The mobile app market is constantly growing and changing — here’s what you need to know about app design trends in 2016.
Every market goes through different phases — but technology trends seem to fluctuate at an especially rapid pace. As they’re not directly plugged into the conversation, DIY app builders need to stay ahead of the curve to create something that’s fresh and new but still fits the zeitgeist. So which themes will app designers expand on in 2016?
Life in Color
Today, we’re spending more time glued to our smartphones than ever before — in fact, mobile web browsing has comfortably surpassed internet usage on desktops and laptops. Perhaps as a response to this shift in user preference, color palettes have been growing softer and more muted, giving users’ eyes a rest. Pantone’s dual pick for Color Of The Year — “Rose Quartz” and “Serenity” — illustrate both this trend towards softer color tones, as well as the rise of subtle gradients and blended hues. App theme backgrounds have been defocusing, utilizing diffuse patterns and schemes in order to let the foreground content really shine.
With Apple’s lauded retina screen gaining traction, image format and resolution should be a primary consideration for app builders in 2016. Grainy, low-res images will no longer be tolerated, suggesting that scalable vector graphics (SVGs) will become the new norm, ultimately replacing .pngs and .jpgs. Moreover, moving images are quickly replacing static graphics: as human vision is highly attuned to motion perception, it’s a smart way of grabbing attention and making your app stand out from the crowd. Looping .gifs have been popping up all over as an integral part of the app’s design, as well as its hosted content.
While resolution is improving across the board, legibility is always a concern and major technical hurdle on relatively small smartphone screens — as developer John Newman of Axial points out, readability always trumps branding. Designers are moving towards using bold, non-serif fonts to deliver their messages, with clever use of whitespace to make sure the words pop right off the screen.

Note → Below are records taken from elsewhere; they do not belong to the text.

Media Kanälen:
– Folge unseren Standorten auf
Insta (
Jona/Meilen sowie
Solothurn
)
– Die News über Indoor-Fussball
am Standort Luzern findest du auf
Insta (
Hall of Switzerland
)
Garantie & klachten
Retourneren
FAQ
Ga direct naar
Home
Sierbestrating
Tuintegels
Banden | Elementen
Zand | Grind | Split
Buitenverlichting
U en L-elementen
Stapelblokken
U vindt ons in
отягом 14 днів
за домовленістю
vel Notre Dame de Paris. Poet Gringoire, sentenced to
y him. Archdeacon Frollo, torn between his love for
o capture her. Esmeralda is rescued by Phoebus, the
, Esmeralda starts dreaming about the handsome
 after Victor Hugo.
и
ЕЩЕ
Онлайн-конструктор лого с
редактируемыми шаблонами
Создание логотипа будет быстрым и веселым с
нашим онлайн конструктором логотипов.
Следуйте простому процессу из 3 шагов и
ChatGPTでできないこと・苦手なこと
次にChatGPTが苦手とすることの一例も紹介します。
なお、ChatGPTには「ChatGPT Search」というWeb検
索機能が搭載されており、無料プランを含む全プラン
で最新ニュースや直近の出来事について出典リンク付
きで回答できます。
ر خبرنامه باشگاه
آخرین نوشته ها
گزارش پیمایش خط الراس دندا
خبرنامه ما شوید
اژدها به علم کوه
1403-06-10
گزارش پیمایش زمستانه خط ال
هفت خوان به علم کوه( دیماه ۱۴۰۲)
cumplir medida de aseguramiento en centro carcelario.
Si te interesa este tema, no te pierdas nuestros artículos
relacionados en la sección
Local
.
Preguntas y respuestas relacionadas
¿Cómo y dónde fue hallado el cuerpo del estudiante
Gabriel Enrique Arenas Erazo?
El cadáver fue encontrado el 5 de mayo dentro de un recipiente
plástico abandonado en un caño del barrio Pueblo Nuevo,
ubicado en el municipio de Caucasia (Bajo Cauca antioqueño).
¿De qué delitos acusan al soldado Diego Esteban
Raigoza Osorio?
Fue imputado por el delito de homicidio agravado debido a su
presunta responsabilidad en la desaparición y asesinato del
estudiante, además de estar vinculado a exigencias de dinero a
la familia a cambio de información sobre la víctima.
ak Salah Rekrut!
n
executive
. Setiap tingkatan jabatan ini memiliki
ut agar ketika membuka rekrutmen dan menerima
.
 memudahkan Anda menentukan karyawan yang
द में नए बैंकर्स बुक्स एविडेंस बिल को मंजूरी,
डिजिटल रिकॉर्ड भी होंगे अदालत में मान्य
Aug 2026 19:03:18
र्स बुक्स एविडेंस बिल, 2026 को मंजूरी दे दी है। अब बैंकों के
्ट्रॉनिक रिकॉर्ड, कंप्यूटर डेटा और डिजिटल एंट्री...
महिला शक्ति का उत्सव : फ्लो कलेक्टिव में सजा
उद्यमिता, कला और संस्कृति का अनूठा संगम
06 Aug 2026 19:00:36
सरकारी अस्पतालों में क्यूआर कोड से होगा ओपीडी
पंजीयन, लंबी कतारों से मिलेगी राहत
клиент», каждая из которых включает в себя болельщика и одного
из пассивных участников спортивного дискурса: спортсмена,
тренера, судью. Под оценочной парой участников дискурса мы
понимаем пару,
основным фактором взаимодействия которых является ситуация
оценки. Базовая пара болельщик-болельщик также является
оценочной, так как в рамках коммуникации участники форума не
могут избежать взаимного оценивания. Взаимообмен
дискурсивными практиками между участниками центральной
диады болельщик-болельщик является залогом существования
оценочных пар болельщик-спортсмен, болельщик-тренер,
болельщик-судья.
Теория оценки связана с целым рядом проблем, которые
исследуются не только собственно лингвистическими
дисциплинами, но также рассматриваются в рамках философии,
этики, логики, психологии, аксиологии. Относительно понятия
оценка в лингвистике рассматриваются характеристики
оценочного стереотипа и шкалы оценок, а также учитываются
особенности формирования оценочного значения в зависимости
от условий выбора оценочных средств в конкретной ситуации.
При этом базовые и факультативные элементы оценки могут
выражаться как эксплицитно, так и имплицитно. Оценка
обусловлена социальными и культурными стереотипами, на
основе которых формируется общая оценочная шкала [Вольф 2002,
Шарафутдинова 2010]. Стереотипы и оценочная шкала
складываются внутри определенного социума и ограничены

Simply put, the apps that are the most fun and intuitive are the apps that actually get used. No matter the purpose of their program, savvy app designers will be thinking about how to gamify the the experience with microinteractions, or “clunks” as Econsultancy calls them. Just as improved displays have forced app designers to step their graphic design game up, 3D Touch on the iPhone 6s adds an extra dimension to interfacing — the opportunities for game designers in particular are immense. That said, this idea is still a relatively new one, and whether or not users will embrace it still remains to be seen.
Keep it Simple
Everybody hates filling in lots of forms — especially on their mobile devices. As a result, registration processes are becoming more and more streamlined, with a trend towards all-in-one name fields, as opposed to separating first names and surnames. Even better, allowing users to log in with their preferred social media platform not only spares them excess typing (and the associated finger cramping), but also integrates the app with the platforms that already play a huge part of their daily lives.

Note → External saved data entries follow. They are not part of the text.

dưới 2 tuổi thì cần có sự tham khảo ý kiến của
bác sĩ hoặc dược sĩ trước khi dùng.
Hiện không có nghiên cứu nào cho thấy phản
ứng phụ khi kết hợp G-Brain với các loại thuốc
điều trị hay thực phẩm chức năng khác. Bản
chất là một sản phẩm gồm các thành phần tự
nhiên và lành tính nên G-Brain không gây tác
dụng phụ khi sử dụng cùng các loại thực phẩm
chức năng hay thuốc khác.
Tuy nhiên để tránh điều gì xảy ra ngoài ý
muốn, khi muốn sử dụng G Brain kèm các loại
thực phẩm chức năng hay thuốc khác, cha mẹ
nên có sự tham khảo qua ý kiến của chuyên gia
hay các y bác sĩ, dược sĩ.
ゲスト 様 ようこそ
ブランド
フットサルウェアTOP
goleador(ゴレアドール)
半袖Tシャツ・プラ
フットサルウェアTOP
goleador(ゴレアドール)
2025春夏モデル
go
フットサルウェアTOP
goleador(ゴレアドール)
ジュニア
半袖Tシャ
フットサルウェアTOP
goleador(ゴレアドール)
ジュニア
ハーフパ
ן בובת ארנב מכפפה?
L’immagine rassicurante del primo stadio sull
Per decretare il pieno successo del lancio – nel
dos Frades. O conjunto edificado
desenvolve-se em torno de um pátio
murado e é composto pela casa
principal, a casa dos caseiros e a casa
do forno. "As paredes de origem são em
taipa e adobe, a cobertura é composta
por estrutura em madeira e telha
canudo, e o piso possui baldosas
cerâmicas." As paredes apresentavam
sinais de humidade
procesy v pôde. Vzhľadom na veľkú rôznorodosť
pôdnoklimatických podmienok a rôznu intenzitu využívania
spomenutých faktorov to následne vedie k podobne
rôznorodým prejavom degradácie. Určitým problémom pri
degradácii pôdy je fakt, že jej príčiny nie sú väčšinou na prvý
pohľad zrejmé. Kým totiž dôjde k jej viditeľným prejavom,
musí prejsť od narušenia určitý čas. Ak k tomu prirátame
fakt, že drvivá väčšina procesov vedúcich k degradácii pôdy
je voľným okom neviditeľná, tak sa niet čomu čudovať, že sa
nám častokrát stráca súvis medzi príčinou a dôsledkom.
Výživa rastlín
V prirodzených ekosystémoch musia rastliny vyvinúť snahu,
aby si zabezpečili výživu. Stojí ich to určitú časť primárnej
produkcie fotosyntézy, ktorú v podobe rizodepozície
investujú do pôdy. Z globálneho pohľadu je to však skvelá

When it comes to navigation, it’s time for a shake up. While it might be tempting to condense content into the familiar “hamburger menu,” Awwwards explains these three lines are experiencing an increasing backlash. Why? Aside from being a somewhat played-out, visual cliché, they often hide vital information which should be up front and center. Displaying top level categories prominently, on their own terms, provides your users with much smoother and enjoyable experience.
Apps for All
Perhaps the biggest trend is the democratization of app creation. While the DIY app market has always been a bit more “wild west” than the fully-funded, corporate development landscape, more and more amateurs are getting into the game.

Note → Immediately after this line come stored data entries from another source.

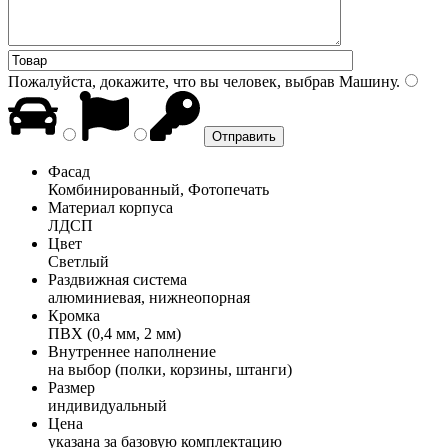
Пожалуйста, докажите, что вы человек, выбрав
Машину
.
Фасад
Комбинированный, Фотопечать
Материал корпуса
ЛДСП
Цвет
Светлый
Раздвижная система
алюминиевая, нижнеопорная
Кромка
ПВХ (0,4 мм, 2 мм)
Внутреннее наполнение
на выбор (полки, корзины, штанги)
Размер
индивидуальный
Цена
указана за базовую комплектацию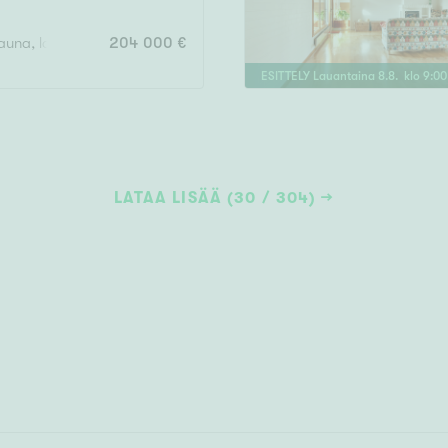
sauna, lasitettu parveke
204 000 €
ESITTELY
Lauantaina
8
.
8
. klo
9
:
00
LATAA LISÄÄ (30 / 304)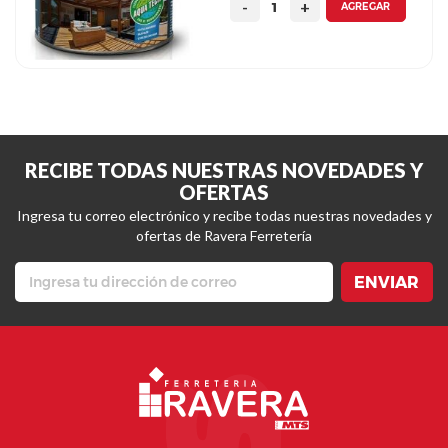
AGREGAR
RECIBE TODAS NUESTRAS NOVEDADES Y
OFERTAS
Ingresa tu correo electrónico y recibe todas nuestras novedades y
ofertas de Ravera Ferretería
ENVIAR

Enabled by DIY sites such as AppMakr, ordinary people can now create their own apps without prior coding knowledge and/or experience. As a result, we will see scores of non-professional developers realizing the endless possibilities that the app platform represents. The infusion of fresh blood and outsider ideas are sure to make 2016 the most exciting year for app development yet — and we can’t wait to see what comes next!